- [READING TEXT]
= = = = = = =
On Tuesday, 24 October 2017 17:21:54 PDT Nash, George wrote:
> Summary of issues:
> Issue #1: Nesting cbor within cbor
Unfortunately, we're not alone. COSE (RFC 8152) also does that.
I'm not sure why we've done it, but I can tell you COSE's reasoning: the
portion of CBOR stored inside a CBOR Byte String is part of the data that is
either encrypted or included in the hashing or signing. To make sure there's
no transformation of that data between sender and receiver by an ill-advised
but well-intentioned intermediary (a proxy), it's sent as a Byte String.
> Issue #2: Adding to and changing the input *.json file
> Issue #3: Special handling of the "data" value from the "privatedata",
> "publicdata", and "optionaldata".
>
> Is the output from the json2cbor tool supposed to produce 100% valid cbor
> according to RFC-7049?
Not sure.
Here's a wild suggestion: use Sqlite for storing the settings.
> "doxm":
> h'BF646F786D738100666F786D73656C006373637409656F776E6564F56A646576696365757
> 56964782433313331333133312D333133312D333133312D333133312D3331333133313331333
> 133316C6465766F776E657275756964782433323332333233322D333233322D333233322D333
> 233322D3332333233323332333233326A726F776E657275756964782433313331333133312D3
> 33133312D333133312D333133312D333133313331333133313331627274816A6F69632E722E6
> 46F786D626966816F6F69632E69662E626173656C696E65FF',
>
> Here the h is for hex encoded byte string. If the decoder were following
> recommendations of section 4 of the RFC-7049 the output should have
> actually been base64url encoded. Since my tool is an analysis tool I think
> it is ignoring that part of the RFC.
RFC 7049 section 4 describes one way of transforming from CBOR to JSON. It's
not a normative part of the spec, only a suggestion. The TinyCBOR tool called
"cbordump" mostly follows that recommendation when you use the -j option.
= = = = = = =
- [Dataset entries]

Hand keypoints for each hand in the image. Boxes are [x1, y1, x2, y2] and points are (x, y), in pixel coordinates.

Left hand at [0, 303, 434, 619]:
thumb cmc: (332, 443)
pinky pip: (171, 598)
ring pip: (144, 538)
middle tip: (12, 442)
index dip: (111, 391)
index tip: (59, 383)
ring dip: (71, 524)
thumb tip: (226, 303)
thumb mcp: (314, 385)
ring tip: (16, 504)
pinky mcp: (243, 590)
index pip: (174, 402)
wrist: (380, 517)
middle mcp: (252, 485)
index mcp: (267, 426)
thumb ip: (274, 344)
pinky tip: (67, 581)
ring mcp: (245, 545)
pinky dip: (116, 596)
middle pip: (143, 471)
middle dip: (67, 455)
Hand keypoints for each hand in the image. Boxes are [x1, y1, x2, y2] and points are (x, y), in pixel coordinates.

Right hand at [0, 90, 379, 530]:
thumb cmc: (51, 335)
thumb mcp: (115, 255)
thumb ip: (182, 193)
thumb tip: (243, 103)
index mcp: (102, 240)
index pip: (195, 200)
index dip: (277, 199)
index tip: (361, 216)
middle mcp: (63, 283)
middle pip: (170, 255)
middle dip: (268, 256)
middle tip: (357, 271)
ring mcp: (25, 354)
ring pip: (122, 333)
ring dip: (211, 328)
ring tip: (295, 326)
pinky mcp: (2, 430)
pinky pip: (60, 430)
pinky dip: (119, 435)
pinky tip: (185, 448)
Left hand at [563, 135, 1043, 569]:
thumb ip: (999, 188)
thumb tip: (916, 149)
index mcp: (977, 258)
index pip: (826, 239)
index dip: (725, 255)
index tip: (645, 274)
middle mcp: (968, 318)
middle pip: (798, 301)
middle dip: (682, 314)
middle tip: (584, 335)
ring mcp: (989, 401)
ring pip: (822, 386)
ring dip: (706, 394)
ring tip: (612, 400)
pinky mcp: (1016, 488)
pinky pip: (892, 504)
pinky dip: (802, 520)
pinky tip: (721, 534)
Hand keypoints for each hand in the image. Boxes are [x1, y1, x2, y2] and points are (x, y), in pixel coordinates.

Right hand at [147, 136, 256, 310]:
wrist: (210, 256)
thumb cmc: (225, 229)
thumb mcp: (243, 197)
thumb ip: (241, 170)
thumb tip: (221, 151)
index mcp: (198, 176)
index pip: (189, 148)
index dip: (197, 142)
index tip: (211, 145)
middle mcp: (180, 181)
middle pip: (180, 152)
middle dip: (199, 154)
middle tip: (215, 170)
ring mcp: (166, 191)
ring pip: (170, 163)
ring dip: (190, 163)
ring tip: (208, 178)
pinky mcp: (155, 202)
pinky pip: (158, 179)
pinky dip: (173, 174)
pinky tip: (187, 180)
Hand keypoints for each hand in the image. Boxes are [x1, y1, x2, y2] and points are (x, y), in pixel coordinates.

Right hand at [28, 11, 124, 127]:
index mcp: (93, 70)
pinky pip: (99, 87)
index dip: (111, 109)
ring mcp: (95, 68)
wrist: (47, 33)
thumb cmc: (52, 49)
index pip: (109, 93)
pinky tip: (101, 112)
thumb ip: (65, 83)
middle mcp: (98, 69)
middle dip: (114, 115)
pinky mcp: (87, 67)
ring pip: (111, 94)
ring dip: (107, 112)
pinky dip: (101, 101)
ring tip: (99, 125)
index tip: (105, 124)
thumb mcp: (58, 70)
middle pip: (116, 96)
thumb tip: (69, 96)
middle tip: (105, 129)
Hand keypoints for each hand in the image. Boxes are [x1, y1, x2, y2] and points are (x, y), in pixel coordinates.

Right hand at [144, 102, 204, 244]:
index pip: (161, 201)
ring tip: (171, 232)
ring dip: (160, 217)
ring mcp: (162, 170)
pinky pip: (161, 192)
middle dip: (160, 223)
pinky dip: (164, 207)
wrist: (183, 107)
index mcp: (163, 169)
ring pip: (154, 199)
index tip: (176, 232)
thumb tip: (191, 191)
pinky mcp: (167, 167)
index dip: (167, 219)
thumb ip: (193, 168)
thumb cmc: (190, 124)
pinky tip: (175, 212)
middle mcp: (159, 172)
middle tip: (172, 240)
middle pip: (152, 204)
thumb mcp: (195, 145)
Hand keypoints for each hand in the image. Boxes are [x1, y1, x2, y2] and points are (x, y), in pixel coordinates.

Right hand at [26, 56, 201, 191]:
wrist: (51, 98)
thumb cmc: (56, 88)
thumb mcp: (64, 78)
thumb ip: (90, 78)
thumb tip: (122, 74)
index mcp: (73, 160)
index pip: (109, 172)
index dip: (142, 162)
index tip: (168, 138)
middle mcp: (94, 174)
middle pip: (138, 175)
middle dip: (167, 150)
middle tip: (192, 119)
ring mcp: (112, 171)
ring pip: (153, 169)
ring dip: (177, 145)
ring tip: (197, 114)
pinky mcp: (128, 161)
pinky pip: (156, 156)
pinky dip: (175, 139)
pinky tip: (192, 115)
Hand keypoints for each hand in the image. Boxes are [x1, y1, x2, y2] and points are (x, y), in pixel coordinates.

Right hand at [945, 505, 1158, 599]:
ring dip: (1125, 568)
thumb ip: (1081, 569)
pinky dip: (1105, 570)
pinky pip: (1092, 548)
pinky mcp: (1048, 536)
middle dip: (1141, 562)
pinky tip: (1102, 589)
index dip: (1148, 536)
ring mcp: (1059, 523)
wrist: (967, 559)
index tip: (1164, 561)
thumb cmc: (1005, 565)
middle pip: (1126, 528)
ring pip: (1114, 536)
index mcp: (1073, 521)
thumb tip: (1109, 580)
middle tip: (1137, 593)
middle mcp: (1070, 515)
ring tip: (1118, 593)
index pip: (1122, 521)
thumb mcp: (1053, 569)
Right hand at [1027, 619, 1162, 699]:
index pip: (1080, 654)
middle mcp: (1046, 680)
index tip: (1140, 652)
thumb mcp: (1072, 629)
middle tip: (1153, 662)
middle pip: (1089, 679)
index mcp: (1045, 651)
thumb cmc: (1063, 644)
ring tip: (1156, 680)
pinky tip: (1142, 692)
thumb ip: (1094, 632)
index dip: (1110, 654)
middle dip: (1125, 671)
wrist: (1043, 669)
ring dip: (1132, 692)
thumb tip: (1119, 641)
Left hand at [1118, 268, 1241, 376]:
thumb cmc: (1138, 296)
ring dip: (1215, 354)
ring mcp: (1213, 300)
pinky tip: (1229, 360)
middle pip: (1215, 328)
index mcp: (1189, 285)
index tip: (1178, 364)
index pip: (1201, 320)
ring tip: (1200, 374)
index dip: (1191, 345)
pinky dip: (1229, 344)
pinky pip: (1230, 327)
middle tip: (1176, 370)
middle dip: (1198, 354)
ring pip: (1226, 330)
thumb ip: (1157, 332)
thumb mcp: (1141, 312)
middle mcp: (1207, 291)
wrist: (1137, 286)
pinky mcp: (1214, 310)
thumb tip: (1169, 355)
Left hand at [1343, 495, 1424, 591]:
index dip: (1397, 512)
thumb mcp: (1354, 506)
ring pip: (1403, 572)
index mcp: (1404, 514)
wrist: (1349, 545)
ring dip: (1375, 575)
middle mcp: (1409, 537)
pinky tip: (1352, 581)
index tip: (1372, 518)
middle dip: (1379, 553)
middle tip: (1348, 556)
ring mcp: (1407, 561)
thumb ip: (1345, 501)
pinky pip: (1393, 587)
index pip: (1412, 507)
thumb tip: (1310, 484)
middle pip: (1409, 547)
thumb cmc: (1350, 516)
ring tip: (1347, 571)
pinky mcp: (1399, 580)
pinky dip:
= = = = = = =
- [PROBLEM STATEMENT] In the email reply, which other specification is said to also nest CBOR within CBOR?

- [ANSWER FOR THE TASK] COSE (RFC 8152).